I don't know what the deal is with S&M but I can never find a clean version of it anywhere (didn't intend on the pun :blush. All the versions I've had have had crackles and pops in them and no it wasn't on my end. Even if it was FLAC.

As far as Through the Never, my top tracks on that are Justice, and For Whom the Bell Tolls for their dynamics, and One for the bone-chilling 90-second intro. Best intro to that song out of all of the ones they've ever done, IMHO. Still makes me jump and I've listened to it a dozen times.

My only gripe with it is unfortunately on Enter Sandman, the crowd ruins it when someone gets hurt and James stops the song because of it.


----------



## spyders03 (Jan 5, 2013)

Yeah, I have a hard time finding a clean version of S&M too. 

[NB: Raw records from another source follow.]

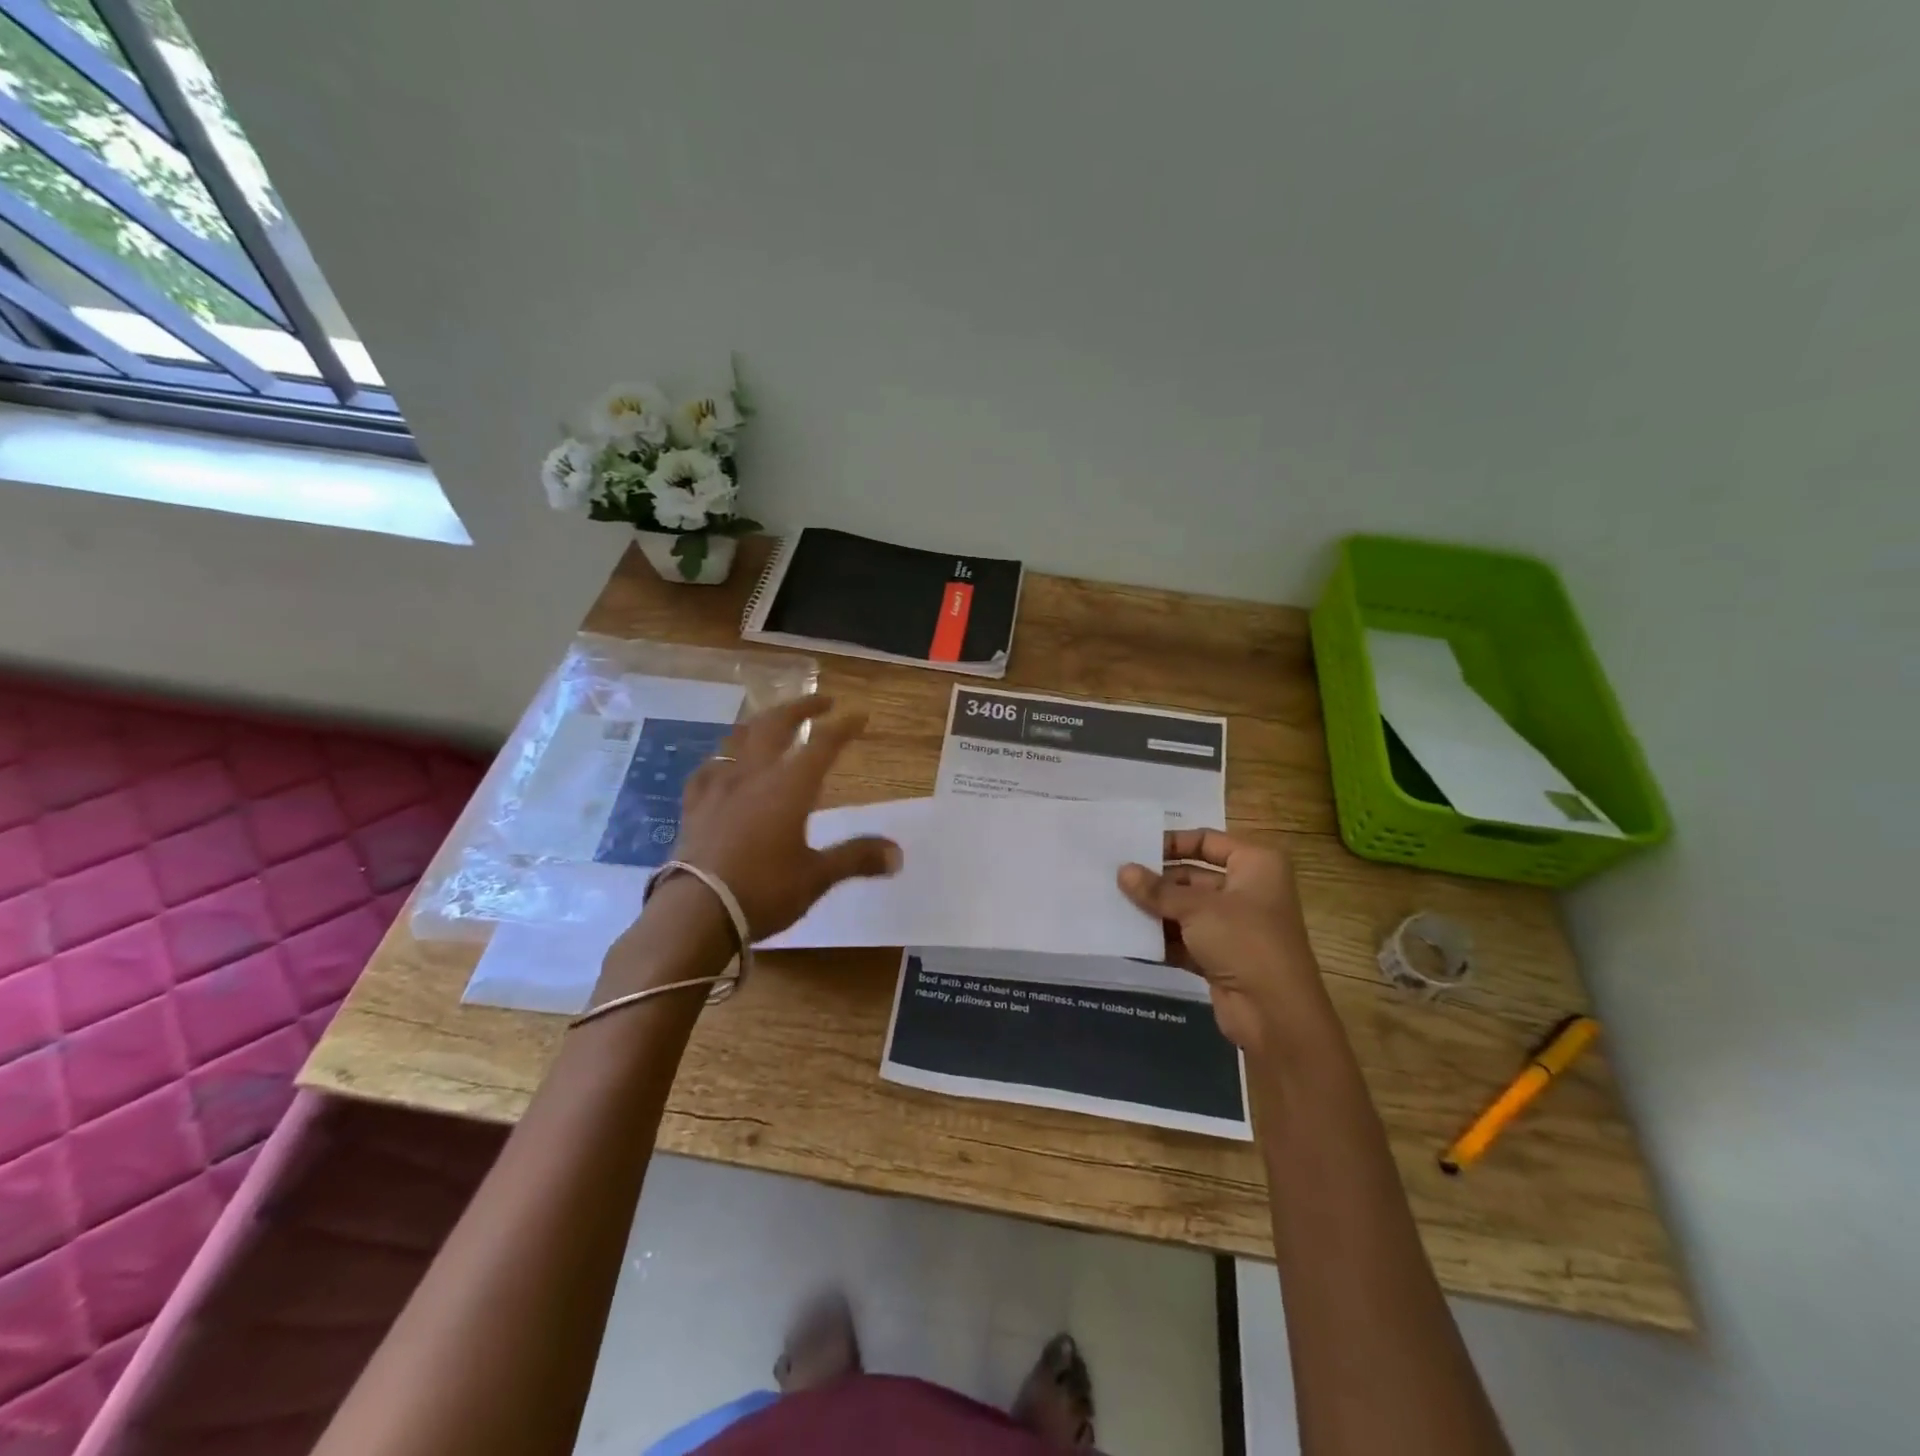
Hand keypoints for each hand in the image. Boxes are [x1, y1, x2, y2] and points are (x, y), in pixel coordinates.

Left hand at [671, 694, 900, 938]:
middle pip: (776, 725)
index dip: (844, 727)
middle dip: (800, 708)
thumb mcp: (816, 877)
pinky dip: (722, 759)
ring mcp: (719, 787)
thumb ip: (856, 858)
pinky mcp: (694, 806)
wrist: (696, 911)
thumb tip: (898, 854)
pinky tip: (722, 765)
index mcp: (789, 787)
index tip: (860, 715)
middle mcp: (754, 776)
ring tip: (772, 722)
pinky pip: (707, 770)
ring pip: (738, 739)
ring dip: (760, 723)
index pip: (823, 744)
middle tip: (821, 702)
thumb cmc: (763, 890)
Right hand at [1118, 829, 1327, 1055]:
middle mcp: (1248, 890)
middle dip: (1157, 881)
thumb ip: (1157, 891)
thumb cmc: (1244, 941)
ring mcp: (1235, 926)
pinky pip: (1186, 939)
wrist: (1275, 1014)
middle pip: (1193, 876)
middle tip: (1116, 879)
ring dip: (1155, 910)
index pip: (1207, 840)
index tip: (1136, 848)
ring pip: (1187, 909)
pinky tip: (1128, 937)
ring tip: (1114, 904)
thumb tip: (1122, 871)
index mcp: (1256, 864)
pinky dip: (1162, 938)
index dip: (1172, 842)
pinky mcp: (1222, 957)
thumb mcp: (1197, 909)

I actually have a clean recording of it, remind me the next show you go to and I'll bring you one.

I also had the 24kt DCC of one of the albums when I was in High school, let one of my friends borrow it. He scratched it, then decided he would try and fix it... we all know how that ended up.


----------



## mr. fusion (Jan 10, 2013)

Garage Inc is a great sounding album, as is Master of Puppets


----------



## ISTundra (Jan 3, 2009)

mr. fusion said:


> Garage Inc is a great sounding album, as is Master of Puppets


Sorry man... I like a lot of the songs on it, but Garage Inc is a horrible album SQ-wise. it's loud and dynamically bricked. The original $5.98 Garage Days Revisited EP is pretty good, at least as good as RTL and MOP, sound-wise.


----------



## SHOToonz (Sep 18, 2007)

Thanks for the suggestion of Through The Never. Either the recording is fantastic or my system's better than I thought cuz the intro to One literally scared the hell out of me and almost initiated a flashback. Spectacular album, btw.


----------



## slowsedan01 (May 4, 2008)

Its a shame really that Death Magnetic's production is so terrible. It really is one of their greatest records since the Black Album and its unfortunate that every song was actually cut in clipping. Unforgiven III really rips. To make matters worse, because Lars is such an egomaniac he denied that there were production quality issues and said it was one of the best produced albums they've released.


----------



## strakele (Mar 2, 2009)

For all those who want a non-compressed-to-hell version of Death Magnetic, search for a download of the album from guitar hero (or rock band.. one of those games).

The people who made the game got the pre-mastered tracks to separate out the instruments and didn't brickwall it when they put it all together.


----------